RE: God & Objective Morals
April 19, 2013 at 11:34 pm
(This post was last modified: April 19, 2013 at 11:49 pm by Neo-Scholastic.)
(April 19, 2013 at 11:47 am)genkaus Wrote: I said that law - once established - is independent of a person's will or opinion. That is what makes it objective.If that is true then the commandments in Deuteronomy and Leviticus are, by your definition, objective. In once sense yes, because anyone can read them and know what they are. But not in the sense that is meaningful for determining an objective basis for morality.
(April 19, 2013 at 11:47 am)genkaus Wrote: Your intelligence represents things way beyond your brain's processing power.Please elaborate. It sounds like you are suggesting that intelligence requires more than physical properties of the brain.
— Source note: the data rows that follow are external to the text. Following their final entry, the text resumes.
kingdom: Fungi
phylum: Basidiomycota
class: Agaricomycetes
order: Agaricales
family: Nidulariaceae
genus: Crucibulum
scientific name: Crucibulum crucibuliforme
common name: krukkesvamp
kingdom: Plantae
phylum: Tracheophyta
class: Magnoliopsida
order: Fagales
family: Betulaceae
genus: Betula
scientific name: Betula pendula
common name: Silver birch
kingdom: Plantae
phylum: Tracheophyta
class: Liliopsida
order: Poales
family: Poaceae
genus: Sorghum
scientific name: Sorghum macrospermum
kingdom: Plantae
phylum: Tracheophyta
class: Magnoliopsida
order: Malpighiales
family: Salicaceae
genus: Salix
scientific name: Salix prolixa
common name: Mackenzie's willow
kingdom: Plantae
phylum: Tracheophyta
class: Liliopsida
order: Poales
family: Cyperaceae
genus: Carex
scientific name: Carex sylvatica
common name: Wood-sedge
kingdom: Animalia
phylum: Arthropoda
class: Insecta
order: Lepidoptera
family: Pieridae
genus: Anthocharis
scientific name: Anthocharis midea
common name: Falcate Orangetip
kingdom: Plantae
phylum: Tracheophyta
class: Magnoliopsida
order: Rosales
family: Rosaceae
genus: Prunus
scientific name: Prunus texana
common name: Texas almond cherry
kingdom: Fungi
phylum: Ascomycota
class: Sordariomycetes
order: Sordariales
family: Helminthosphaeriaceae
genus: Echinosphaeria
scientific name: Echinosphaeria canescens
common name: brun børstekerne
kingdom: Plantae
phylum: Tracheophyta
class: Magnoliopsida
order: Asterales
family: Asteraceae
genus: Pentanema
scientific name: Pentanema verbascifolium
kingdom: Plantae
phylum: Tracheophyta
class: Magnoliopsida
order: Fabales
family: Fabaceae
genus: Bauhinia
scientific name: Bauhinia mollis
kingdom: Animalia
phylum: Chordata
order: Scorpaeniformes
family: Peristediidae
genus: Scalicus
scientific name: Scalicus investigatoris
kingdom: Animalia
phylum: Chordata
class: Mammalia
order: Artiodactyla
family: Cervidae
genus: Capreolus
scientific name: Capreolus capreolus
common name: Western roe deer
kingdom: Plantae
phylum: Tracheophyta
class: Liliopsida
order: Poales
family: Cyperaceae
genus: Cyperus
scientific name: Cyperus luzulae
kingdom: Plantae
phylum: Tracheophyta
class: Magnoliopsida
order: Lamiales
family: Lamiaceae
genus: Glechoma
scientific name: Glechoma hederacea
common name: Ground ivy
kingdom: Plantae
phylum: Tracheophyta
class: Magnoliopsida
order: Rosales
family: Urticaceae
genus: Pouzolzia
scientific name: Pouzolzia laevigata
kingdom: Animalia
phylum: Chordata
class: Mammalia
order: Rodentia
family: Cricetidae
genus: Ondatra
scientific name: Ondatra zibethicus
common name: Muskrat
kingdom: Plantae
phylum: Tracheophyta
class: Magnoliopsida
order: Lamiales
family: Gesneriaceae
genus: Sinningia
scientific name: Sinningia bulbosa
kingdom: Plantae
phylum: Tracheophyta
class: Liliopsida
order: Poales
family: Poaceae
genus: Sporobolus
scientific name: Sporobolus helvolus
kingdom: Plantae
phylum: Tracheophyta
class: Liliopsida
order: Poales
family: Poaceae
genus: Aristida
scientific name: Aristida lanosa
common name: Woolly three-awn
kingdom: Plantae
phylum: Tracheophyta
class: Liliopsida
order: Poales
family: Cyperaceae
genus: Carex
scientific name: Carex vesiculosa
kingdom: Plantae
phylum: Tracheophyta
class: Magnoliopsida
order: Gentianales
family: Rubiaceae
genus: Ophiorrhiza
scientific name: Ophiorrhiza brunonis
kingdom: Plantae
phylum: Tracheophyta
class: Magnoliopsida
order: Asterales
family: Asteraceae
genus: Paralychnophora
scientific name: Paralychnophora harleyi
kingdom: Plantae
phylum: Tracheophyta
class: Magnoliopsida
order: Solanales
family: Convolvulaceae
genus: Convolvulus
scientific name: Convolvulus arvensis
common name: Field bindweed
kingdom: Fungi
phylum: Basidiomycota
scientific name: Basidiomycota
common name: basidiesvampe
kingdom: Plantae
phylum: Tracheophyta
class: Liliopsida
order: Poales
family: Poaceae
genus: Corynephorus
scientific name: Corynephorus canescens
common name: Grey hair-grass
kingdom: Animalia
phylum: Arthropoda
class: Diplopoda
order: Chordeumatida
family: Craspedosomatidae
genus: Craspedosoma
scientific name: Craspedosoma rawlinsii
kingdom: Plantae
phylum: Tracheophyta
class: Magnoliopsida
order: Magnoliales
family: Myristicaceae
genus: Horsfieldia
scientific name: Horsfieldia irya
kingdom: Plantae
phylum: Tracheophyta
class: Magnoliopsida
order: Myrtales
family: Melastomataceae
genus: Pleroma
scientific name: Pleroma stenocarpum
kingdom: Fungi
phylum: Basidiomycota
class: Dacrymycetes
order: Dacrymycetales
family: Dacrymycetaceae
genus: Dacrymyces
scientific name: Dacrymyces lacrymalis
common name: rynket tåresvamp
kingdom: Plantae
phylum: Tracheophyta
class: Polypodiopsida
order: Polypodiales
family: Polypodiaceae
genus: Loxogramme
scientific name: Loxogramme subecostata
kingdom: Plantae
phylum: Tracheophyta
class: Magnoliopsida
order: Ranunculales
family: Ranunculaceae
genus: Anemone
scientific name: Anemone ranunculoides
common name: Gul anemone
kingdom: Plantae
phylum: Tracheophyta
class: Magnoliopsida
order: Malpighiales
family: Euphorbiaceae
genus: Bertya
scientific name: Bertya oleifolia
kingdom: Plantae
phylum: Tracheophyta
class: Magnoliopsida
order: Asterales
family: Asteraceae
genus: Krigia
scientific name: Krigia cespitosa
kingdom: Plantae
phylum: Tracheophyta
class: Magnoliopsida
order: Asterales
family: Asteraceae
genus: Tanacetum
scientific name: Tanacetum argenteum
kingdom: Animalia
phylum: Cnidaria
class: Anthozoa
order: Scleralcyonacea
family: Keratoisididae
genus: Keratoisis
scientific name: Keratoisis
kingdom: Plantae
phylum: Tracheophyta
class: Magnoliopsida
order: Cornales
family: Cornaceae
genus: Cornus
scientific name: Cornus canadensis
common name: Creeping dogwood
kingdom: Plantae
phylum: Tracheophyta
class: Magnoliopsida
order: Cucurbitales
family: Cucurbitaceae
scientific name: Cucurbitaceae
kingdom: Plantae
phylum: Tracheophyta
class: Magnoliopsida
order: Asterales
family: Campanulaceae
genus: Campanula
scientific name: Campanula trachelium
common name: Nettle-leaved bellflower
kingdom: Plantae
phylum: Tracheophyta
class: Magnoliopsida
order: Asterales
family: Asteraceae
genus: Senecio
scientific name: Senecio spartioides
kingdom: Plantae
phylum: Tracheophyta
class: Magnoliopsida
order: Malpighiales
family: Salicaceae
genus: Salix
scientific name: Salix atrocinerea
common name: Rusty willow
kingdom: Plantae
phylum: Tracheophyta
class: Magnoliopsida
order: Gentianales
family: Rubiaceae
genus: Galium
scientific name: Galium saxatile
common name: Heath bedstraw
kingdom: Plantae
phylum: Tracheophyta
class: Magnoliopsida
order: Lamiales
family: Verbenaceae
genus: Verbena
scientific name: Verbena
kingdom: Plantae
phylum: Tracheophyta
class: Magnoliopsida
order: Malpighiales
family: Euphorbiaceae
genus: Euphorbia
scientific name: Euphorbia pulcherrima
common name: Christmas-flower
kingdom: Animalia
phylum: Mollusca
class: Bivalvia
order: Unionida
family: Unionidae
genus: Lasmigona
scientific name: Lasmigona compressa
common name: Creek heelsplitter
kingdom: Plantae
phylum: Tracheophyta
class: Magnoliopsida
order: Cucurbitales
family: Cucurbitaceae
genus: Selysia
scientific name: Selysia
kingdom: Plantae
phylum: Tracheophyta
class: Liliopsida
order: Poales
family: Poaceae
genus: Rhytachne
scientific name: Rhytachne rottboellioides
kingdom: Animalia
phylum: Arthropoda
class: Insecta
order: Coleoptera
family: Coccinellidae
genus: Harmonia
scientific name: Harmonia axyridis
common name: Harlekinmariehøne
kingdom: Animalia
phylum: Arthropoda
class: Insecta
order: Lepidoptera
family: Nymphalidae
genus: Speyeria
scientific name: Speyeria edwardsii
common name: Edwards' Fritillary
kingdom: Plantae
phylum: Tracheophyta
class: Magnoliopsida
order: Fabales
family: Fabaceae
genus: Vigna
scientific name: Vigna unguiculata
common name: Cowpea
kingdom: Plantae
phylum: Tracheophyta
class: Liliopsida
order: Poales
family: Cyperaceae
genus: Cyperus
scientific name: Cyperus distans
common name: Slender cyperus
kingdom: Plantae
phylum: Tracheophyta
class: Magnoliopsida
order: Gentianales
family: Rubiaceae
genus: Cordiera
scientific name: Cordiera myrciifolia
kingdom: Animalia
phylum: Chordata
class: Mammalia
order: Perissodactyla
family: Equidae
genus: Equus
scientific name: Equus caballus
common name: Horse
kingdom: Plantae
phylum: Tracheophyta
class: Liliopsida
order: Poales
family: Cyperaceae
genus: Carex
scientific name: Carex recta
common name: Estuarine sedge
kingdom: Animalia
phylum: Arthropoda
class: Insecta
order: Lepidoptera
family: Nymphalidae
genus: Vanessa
(April 19, 2013 at 11:47 am)genkaus Wrote: Like I said, you are wrong and your statement here shows absence on knowledge upon the subject. Check out what a dolorometer does.Interesting. I took your suggestion since I was not familiar with that particular piece of equipment. It sounds like it still relies on the verbal reports of subjects, which may or may not be representative of the pain sensation itself. What is measures could be a complex mixture involving degrees of sensation, physical receptivity, attention and willpower, depending on the subject. Still you make a good point. It seems reasonable to assume that most humans most likely fall experience within a certain range. Although, how can you objectively know if the dolometer is measuring consistent degrees of actual pain and not various combinations of sensation, sensitivity, willpower, etc.? Or no actual pain at all! Consider this thought problem:
You have before you two black boxes. Each box has a pain scale of 10 lights. Each box also has a dial from 0 to 100 volts. One box is connected to a human being wired to receive electric shocks from the dial. The human subject is instructed to rate the pain using ten switches that match the pain scale lights. The second box is connected to a simple set of electronics that lights up the pain scale proportional to the dial. If you didn’t know which box was which, could you tell the difference between the box that produced actual pain and the one that did not? No. And yet in a sense, every individual is a black box. The inputs and outputs are objective, but what actually goes on inside them could be vastly different. And what you are actually measure could conceivably vary from subject to subject. That is the nature of subjective experience.
(April 18, 2013 at 10:37 pm)FallentoReason Wrote: It just occurred to me that before, in your explanation of how this method would work, you were in fact subjectively coming to conclusions (as is always the case) about what the hypothetical data meant; in this case, choosing utilitarianism as a means of concluding what is 'right' and 'wrong'. So it still wouldn't truly be "objective" in the way that we mean it.Exactly. Meaning and significance are distinct from physical reality and one cannot be reduced to the other.
(April 18, 2013 at 10:37 pm)FallentoReason Wrote: Could this perfect moral standard have been any other way, such that burning puppies could have been a possible "good moral" to have?I choose no. It could not have been otherwise.
(April 18, 2013 at 10:37 pm)FallentoReason Wrote: If no, then something exterior to God made it necessary for God (the perfect moral standard) to be the way he is, in which case it would be appropriate of me to ask what it was. Take your pick!There cannot be an exterior to God. As I have stated, everything is within God. So the standard of comparison is the fullness of what is.